Reproduce all of the following data verbatim, line for line.

+++ Records for this task +++

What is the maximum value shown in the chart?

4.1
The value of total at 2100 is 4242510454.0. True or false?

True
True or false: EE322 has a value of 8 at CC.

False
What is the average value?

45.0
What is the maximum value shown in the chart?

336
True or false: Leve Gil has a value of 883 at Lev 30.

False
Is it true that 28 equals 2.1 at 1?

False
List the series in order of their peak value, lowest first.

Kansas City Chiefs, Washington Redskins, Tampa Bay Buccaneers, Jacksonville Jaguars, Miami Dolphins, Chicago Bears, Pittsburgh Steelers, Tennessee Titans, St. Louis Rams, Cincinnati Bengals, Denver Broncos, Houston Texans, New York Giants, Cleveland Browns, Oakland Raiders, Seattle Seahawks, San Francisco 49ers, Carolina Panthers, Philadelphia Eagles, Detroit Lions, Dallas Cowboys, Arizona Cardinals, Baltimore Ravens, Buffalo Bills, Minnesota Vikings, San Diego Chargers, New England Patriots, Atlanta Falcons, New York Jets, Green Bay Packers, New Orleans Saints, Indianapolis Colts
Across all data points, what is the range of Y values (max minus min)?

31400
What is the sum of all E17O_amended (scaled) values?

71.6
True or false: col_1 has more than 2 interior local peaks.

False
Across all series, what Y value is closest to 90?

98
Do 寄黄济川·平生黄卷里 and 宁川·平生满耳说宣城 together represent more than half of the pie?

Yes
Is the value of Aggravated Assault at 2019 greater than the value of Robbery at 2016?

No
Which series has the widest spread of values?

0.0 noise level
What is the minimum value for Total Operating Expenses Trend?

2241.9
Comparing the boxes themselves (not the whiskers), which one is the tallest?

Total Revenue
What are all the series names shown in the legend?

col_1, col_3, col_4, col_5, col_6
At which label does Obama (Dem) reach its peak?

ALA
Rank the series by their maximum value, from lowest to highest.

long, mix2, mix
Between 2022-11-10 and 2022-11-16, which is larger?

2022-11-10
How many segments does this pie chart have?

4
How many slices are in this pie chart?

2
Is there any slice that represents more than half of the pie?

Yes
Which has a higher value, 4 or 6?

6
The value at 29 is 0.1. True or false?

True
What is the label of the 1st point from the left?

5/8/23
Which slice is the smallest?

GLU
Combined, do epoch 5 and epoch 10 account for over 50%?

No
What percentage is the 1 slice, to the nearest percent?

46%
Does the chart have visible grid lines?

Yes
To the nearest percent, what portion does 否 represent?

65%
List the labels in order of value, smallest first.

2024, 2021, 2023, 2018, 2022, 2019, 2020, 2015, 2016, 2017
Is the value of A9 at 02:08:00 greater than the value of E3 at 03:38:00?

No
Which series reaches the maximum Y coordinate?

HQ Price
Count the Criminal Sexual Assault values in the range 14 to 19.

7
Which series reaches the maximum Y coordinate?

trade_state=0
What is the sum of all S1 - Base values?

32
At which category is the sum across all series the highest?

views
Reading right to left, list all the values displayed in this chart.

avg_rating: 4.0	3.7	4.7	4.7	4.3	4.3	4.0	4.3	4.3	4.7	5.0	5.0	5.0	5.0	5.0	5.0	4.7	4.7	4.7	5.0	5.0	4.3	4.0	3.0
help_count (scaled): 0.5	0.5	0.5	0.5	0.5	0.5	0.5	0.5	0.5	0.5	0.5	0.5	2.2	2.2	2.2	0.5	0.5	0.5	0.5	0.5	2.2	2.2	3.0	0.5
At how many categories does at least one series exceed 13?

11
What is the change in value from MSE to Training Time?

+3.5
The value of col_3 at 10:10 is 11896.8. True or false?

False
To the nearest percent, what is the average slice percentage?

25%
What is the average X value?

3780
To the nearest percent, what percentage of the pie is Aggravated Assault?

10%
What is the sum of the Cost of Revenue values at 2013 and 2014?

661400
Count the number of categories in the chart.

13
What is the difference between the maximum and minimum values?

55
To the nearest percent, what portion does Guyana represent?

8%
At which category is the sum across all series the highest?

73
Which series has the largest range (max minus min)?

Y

+++

*Answer for this exercise:*
What is the maximum value shown in the chart?

4.1
The value of total at 2100 is 4242510454.0. True or false?

True
True or false: EE322 has a value of 8 at CC.

False
What is the average value?

45.0
What is the maximum value shown in the chart?

336
True or false: Leve Gil has a value of 883 at Lev 30.

False
Is it true that 28 equals 2.1 at 1?

False
List the series in order of their peak value, lowest first.

Kansas City Chiefs, Washington Redskins, Tampa Bay Buccaneers, Jacksonville Jaguars, Miami Dolphins, Chicago Bears, Pittsburgh Steelers, Tennessee Titans, St. Louis Rams, Cincinnati Bengals, Denver Broncos, Houston Texans, New York Giants, Cleveland Browns, Oakland Raiders, Seattle Seahawks, San Francisco 49ers, Carolina Panthers, Philadelphia Eagles, Detroit Lions, Dallas Cowboys, Arizona Cardinals, Baltimore Ravens, Buffalo Bills, Minnesota Vikings, San Diego Chargers, New England Patriots, Atlanta Falcons, New York Jets, Green Bay Packers, New Orleans Saints, Indianapolis Colts
Across all data points, what is the range of Y values (max minus min)?

31400
What is the sum of all E17O_amended (scaled) values?

71.6
True or false: col_1 has more than 2 interior local peaks.

False
Across all series, what Y value is closest to 90?

98
Do 寄黄济川·平生黄卷里 and 宁川·平生满耳说宣城 together represent more than half of the pie?

Yes
Is the value of Aggravated Assault at 2019 greater than the value of Robbery at 2016?

No
Which series has the widest spread of values?

0.0 noise level
What is the minimum value for Total Operating Expenses Trend?

2241.9
Comparing the boxes themselves (not the whiskers), which one is the tallest?

Total Revenue
What are all the series names shown in the legend?

col_1, col_3, col_4, col_5, col_6
At which label does Obama (Dem) reach its peak?

ALA
Rank the series by their maximum value, from lowest to highest.

long, mix2, mix
Between 2022-11-10 and 2022-11-16, which is larger?

2022-11-10
How many segments does this pie chart have?

4
How many slices are in this pie chart?

2
Is there any slice that represents more than half of the pie?

Yes
Which has a higher value, 4 or 6?

6
The value at 29 is 0.1. True or false?

True
What is the label of the 1st point from the left?

5/8/23
Which slice is the smallest?

GLU
Combined, do epoch 5 and epoch 10 account for over 50%?

No
What percentage is the 1 slice, to the nearest percent?

46%
Does the chart have visible grid lines?

Yes
To the nearest percent, what portion does 否 represent?

65%
List the labels in order of value, smallest first.

2024, 2021, 2023, 2018, 2022, 2019, 2020, 2015, 2016, 2017
Is the value of A9 at 02:08:00 greater than the value of E3 at 03:38:00?

No
Which series reaches the maximum Y coordinate?

HQ Price
Count the Criminal Sexual Assault values in the range 14 to 19.

7
Which series reaches the maximum Y coordinate?

trade_state=0
What is the sum of all S1 - Base values?

32
At which category is the sum across all series the highest?

views
Reading right to left, list all the values displayed in this chart.

avg_rating: 4.0	3.7	4.7	4.7	4.3	4.3	4.0	4.3	4.3	4.7	5.0	5.0	5.0	5.0	5.0	5.0	4.7	4.7	4.7	5.0	5.0	4.3	4.0	3.0
help_count (scaled): 0.5	0.5	0.5	0.5	0.5	0.5	0.5	0.5	0.5	0.5	0.5	0.5	2.2	2.2	2.2	0.5	0.5	0.5	0.5	0.5	2.2	2.2	3.0	0.5
At how many categories does at least one series exceed 13?

11
What is the change in value from MSE to Training Time?

+3.5
The value of col_3 at 10:10 is 11896.8. True or false?

False
To the nearest percent, what is the average slice percentage?

25%
What is the average X value?

3780
To the nearest percent, what percentage of the pie is Aggravated Assault?

10%
What is the sum of the Cost of Revenue values at 2013 and 2014?

661400
Count the number of categories in the chart.

13
What is the difference between the maximum and minimum values?

55
To the nearest percent, what portion does Guyana represent?

8%
At which category is the sum across all series the highest?

73
Which series has the largest range (max minus min)?

Y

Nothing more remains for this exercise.